_Supplied passage_
╔══
- Venue: Apia Waterfront
- Dates: 8–12 July

= Beach volleyball at the 2019 Pacific Games =

The beach volleyball competitions for men's and women's teams at the 2019 Pacific Games was held in Apia, Samoa on 8–12 July 2019 at the Apia Waterfront.

==Teams==
The nations competing were:

- ASA American Samoa
- AUS Australia
- COK Cook Islands
- GUM Guam
- KIR Kiribati
- MHL Marshall Islands
- NRU Nauru
- New Caledonia
- NMI Northern Mariana Islands
- PLW Palau
- PNG Papua New Guinea
- SAM Samoa
- SOL Solomon Islands
- TAH Tahiti
- TGA Tonga
- TUV Tuvalu
- VAN Vanuatu

==Medal summary==

===Medal table===

| Rank | Nation | Gold | Silver | Bronze | Total |
| 1 | Australia | 1 | 0 | 0 | 1 |
| Vanuatu | 1 | 0 | 0 | 1 |
| 3 | Tahiti | 0 | 2 | 0 | 2 |
| 4 | American Samoa | 0 | 0 | 1 | 1 |
| Tonga | 0 | 0 | 1 | 1 |
| Totals (5 entries) |  | 2 | 2 | 2 | 6 |

===Results===
| Men's tournament | AUS Tim Dickson Marcus Ferguson | Tahiti Terau Ena Jeremie Paraue | TGA Semisi Funaki Tio Fonohema |
| Women's tournament | VAN Miller Pata Sherysyn Toko | Tahiti Vaihere Fareura Emere Maau | ASA Litara Keil Deveney Pula |

| Event | Gold | Silver | Bronze |
|---|---|---|---|
| Men's tournament | Australia Tim Dickson Marcus Ferguson | Tahiti Terau Ena Jeremie Paraue | Tonga Semisi Funaki Tio Fonohema |
| Women's tournament | Vanuatu Miller Pata Sherysyn Toko | Tahiti Vaihere Fareura Emere Maau | American Samoa Litara Keil Deveney Pula |

==Men's tournament==

===Pool stage===
The sixteen beach volleyball men's pairs were seeded into four pools and a four-team bracket was played within each pool. Teams with two wins after this stage – i.e. the top-ranked side from each pool – advanced directly to the quarter-finals.
╚══
_Required action A_
Rewrite the beach volleyball article from "The beach volleyball" up to and including "the Apia Waterfront.", substituting "events" for "competitions".
_Required action B_
In the beach volleyball article, how many men's pairs were seeded into the pools?
_Required action C_
Can you extend the article on beach volleyball at the 2019 Pacific Games, picking up right after its last sentence?

Recorded data
╔══
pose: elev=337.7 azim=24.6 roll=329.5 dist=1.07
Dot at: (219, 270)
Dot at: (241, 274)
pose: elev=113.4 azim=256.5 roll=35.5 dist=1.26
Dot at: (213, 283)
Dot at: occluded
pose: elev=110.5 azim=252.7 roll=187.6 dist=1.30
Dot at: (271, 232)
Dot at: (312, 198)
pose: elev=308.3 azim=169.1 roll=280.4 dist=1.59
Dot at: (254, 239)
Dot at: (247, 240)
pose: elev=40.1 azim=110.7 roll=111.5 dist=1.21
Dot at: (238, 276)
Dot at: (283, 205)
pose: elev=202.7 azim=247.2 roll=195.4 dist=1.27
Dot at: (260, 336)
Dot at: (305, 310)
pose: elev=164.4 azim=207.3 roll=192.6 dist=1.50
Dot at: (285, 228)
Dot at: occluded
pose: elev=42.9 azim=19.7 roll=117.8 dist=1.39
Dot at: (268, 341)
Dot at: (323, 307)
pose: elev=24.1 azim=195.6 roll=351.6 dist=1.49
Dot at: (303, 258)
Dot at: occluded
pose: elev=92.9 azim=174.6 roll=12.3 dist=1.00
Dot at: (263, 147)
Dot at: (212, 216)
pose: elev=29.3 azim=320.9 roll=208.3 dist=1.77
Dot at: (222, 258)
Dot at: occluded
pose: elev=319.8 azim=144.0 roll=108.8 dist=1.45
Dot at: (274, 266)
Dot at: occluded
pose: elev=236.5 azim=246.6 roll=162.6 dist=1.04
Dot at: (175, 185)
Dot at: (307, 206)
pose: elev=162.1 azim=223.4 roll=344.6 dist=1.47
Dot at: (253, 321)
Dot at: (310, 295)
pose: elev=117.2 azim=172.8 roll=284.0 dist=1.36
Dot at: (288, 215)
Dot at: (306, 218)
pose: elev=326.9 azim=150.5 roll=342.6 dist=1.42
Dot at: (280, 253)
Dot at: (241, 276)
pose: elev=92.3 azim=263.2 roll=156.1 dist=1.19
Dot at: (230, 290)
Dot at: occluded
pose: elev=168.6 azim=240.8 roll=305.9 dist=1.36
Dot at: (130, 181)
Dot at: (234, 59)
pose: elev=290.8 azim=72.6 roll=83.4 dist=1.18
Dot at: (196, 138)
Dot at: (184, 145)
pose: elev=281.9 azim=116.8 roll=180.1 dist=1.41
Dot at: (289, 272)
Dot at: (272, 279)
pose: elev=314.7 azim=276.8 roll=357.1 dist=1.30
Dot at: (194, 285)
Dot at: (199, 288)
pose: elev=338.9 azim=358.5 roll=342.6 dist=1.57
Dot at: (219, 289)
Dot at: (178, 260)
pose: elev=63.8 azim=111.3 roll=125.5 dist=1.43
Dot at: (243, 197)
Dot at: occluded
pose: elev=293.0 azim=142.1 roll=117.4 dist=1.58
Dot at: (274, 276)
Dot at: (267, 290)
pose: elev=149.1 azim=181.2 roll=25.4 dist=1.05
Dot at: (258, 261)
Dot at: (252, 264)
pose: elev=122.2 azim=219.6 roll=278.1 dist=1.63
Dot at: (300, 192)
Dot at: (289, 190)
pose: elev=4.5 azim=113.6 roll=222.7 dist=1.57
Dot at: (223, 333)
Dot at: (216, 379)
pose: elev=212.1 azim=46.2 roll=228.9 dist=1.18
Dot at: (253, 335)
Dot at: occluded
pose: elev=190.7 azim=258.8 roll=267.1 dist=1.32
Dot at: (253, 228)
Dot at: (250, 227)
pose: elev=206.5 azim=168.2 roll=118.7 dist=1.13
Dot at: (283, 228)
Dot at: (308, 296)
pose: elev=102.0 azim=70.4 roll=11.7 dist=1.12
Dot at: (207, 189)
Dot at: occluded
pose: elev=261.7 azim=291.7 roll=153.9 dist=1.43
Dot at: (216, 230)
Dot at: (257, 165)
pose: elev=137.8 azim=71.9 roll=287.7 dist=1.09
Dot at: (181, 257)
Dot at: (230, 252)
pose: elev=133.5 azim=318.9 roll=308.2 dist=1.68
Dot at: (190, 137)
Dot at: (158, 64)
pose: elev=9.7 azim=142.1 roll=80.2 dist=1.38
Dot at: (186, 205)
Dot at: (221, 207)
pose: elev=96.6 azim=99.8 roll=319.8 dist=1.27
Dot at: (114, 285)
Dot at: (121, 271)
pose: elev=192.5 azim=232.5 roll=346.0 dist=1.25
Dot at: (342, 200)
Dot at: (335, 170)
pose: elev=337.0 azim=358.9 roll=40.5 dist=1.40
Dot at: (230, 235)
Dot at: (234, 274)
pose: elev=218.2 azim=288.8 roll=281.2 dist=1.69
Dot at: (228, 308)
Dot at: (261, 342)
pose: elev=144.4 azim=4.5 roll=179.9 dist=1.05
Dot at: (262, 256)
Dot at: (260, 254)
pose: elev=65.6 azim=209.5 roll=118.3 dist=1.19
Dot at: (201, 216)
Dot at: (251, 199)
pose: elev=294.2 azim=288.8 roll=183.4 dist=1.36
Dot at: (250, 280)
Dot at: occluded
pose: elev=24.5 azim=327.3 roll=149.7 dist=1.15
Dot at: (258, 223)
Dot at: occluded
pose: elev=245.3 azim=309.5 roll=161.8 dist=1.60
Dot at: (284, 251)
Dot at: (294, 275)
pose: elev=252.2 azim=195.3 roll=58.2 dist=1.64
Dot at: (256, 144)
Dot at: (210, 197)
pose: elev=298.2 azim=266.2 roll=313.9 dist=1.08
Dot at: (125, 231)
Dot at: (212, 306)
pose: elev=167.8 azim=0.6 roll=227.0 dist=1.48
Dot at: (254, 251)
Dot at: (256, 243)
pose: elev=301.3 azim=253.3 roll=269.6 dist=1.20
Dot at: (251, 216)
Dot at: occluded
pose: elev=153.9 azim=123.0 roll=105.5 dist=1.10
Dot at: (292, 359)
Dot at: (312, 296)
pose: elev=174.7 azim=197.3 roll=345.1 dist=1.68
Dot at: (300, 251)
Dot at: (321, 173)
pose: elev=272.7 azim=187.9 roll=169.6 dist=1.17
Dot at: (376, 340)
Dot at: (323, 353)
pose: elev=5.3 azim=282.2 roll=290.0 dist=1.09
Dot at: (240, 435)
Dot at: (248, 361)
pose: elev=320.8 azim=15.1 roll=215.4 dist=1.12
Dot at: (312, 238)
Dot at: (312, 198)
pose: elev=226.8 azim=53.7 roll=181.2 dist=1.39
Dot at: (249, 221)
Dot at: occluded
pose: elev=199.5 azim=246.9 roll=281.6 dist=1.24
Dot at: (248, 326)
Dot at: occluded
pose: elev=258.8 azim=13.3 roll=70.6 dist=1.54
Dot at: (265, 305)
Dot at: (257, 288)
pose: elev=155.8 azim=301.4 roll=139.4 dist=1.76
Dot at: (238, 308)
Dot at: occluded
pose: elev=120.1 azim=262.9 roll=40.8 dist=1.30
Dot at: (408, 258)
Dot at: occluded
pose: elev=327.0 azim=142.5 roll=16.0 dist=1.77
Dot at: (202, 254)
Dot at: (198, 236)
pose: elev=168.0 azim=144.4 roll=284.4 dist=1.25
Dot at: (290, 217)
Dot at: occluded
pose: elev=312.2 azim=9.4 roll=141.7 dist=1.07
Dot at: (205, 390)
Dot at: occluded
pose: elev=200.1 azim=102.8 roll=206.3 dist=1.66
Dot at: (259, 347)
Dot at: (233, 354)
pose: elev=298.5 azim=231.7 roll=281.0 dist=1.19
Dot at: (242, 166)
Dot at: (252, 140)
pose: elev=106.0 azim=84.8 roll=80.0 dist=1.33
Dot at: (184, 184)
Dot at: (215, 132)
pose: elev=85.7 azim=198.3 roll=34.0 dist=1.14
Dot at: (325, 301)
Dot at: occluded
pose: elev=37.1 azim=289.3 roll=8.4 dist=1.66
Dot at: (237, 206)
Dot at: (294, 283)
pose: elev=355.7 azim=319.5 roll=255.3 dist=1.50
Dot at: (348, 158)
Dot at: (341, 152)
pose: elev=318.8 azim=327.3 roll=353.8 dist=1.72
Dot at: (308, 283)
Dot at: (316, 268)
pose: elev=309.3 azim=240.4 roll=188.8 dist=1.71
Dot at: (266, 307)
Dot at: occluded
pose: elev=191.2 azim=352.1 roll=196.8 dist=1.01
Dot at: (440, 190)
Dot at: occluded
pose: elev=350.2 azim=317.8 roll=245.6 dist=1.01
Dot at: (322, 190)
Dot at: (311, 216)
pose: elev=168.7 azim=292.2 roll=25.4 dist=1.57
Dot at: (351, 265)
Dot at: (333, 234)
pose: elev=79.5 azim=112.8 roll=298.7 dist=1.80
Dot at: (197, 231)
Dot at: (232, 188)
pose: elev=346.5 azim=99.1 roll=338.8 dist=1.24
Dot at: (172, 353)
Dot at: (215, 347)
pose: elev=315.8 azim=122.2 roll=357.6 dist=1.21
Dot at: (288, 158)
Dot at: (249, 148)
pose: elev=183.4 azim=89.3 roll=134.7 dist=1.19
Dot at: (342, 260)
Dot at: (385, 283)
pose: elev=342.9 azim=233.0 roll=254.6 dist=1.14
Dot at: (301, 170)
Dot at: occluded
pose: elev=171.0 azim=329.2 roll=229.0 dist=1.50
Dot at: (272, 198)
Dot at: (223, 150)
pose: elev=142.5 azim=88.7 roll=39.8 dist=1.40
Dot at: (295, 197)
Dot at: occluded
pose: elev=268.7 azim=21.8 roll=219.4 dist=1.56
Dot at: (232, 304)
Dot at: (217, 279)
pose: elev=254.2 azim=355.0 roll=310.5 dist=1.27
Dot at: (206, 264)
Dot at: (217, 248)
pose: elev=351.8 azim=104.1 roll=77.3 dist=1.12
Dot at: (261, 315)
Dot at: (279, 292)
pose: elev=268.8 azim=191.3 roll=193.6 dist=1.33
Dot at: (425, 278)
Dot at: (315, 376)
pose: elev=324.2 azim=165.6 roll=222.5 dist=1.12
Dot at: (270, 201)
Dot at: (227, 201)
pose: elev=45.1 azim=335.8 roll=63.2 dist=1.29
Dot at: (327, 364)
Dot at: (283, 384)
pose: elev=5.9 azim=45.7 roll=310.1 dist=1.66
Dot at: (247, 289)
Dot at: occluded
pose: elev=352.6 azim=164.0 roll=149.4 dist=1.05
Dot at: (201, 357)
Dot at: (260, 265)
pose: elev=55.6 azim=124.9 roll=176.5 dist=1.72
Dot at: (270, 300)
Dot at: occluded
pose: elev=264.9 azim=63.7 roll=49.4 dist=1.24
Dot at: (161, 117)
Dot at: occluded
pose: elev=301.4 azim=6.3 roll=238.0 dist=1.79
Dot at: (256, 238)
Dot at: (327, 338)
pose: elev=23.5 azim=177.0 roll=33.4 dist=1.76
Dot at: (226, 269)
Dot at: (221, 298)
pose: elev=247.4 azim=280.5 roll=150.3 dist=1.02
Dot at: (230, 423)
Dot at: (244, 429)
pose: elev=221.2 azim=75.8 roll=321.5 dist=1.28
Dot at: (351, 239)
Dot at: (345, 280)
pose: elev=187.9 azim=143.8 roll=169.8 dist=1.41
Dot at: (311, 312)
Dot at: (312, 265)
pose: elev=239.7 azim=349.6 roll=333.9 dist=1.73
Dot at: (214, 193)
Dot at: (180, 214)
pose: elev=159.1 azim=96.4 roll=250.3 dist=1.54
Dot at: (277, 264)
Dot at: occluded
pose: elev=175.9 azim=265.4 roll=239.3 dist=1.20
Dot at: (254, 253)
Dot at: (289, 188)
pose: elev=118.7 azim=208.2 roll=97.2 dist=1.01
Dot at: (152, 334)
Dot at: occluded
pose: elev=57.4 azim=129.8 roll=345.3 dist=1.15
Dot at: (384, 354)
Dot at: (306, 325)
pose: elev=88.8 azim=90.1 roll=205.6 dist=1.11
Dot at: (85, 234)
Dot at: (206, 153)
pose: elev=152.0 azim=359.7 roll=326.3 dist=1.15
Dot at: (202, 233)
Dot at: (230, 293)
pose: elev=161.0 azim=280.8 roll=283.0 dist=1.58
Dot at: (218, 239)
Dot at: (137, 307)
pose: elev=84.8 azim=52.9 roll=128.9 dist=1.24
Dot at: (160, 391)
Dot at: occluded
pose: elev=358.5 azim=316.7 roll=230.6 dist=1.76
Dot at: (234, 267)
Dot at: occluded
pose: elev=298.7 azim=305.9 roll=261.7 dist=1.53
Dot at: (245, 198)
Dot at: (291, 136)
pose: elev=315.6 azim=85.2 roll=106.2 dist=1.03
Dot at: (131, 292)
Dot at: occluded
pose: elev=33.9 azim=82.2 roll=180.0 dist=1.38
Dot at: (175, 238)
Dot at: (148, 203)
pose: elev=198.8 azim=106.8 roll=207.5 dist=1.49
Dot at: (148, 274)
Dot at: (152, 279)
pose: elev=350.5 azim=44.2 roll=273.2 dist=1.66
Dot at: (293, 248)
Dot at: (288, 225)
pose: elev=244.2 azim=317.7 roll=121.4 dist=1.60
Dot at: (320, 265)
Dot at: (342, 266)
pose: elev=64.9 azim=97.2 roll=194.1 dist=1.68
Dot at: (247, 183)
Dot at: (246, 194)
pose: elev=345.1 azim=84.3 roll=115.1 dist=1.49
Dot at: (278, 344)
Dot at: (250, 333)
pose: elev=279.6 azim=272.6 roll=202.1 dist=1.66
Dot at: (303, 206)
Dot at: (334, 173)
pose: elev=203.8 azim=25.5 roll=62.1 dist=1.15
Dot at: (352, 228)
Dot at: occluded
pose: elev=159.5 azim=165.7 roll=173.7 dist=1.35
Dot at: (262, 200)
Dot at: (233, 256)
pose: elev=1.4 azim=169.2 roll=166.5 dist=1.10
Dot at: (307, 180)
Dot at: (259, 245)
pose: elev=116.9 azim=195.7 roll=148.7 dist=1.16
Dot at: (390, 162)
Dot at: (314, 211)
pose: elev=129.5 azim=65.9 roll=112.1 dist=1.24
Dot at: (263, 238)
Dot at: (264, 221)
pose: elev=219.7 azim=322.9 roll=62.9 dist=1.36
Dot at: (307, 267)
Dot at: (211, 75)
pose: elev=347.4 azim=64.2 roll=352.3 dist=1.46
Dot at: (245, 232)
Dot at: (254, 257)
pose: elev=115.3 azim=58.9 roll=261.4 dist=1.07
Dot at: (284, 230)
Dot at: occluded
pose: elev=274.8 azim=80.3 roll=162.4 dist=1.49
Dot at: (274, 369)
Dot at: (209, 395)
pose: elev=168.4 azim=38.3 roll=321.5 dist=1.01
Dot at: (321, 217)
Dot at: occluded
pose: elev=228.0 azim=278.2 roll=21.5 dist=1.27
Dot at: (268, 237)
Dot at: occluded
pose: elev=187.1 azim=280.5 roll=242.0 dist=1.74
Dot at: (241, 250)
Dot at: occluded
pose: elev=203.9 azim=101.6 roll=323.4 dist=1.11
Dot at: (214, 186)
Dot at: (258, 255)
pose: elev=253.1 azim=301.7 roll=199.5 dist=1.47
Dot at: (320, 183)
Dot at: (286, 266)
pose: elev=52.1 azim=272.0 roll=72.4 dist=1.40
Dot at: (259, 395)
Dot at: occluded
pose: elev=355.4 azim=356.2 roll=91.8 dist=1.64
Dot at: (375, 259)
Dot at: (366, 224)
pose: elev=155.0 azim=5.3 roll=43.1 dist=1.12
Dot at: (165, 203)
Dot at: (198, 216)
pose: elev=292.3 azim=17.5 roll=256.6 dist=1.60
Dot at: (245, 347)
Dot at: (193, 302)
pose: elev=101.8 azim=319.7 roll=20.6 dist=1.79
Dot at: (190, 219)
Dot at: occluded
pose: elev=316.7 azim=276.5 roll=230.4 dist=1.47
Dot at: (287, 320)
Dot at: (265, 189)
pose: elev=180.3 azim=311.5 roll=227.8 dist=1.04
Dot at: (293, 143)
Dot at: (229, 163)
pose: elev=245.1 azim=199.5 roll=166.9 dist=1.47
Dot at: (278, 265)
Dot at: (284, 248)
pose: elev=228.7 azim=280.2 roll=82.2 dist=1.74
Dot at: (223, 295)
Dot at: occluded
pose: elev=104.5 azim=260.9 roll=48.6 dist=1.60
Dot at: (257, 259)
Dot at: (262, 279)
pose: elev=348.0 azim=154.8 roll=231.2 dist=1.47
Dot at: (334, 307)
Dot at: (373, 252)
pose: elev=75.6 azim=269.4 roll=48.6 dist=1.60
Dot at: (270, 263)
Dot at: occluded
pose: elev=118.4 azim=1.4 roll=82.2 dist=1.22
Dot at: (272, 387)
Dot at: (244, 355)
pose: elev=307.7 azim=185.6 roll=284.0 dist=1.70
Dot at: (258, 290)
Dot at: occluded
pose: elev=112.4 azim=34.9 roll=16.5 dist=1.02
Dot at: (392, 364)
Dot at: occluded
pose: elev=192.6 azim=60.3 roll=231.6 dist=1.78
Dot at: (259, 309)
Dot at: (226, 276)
╚══
_Reply A_
The beach volleyball events for men's and women's teams at the 2019 Pacific Games was held in Apia, Samoa on 8–12 July 2019 at the Apia Waterfront.

_Reply B_
Sixteen.

_Reply C_
Teams losing their first pool match played off, and the losing sides from those games were eliminated. The playoff winners each played a crossover match against a second-placed side from another pool in a repechage to determine the remaining quarter-finalists.

- Pool A

- Pool B

- Pool C

- Pool D

===Finals matches===
The winners of each pool – the teams from Tuvalu, Samoa, Tonga and Australia – advanced directly to the quarter-finals. Their respective opponents in the round of eight – American Samoa, Tahiti, Kiribati, and Papua New Guinea – won through via repechage match playoffs.

The Australia pair of Tim Dickson and Marcus Ferguson won the final, overcoming an injury to Dickson during the first set to defeat Tahiti in three sets, while Tonga took out the bronze medal by defeating American Samoa, also in three sets.

==Women's tournament==

===Pool matches===
- Pool A

- Pool B

- Pool C

===Finals===
The Vanuatu women's team of Miller Pata (née Elwin) and Sherysyn Toko won gold, defeating the Tahiti women's pair in straight sets in the final. American Samoa defeated Solomon Islands for the bronze.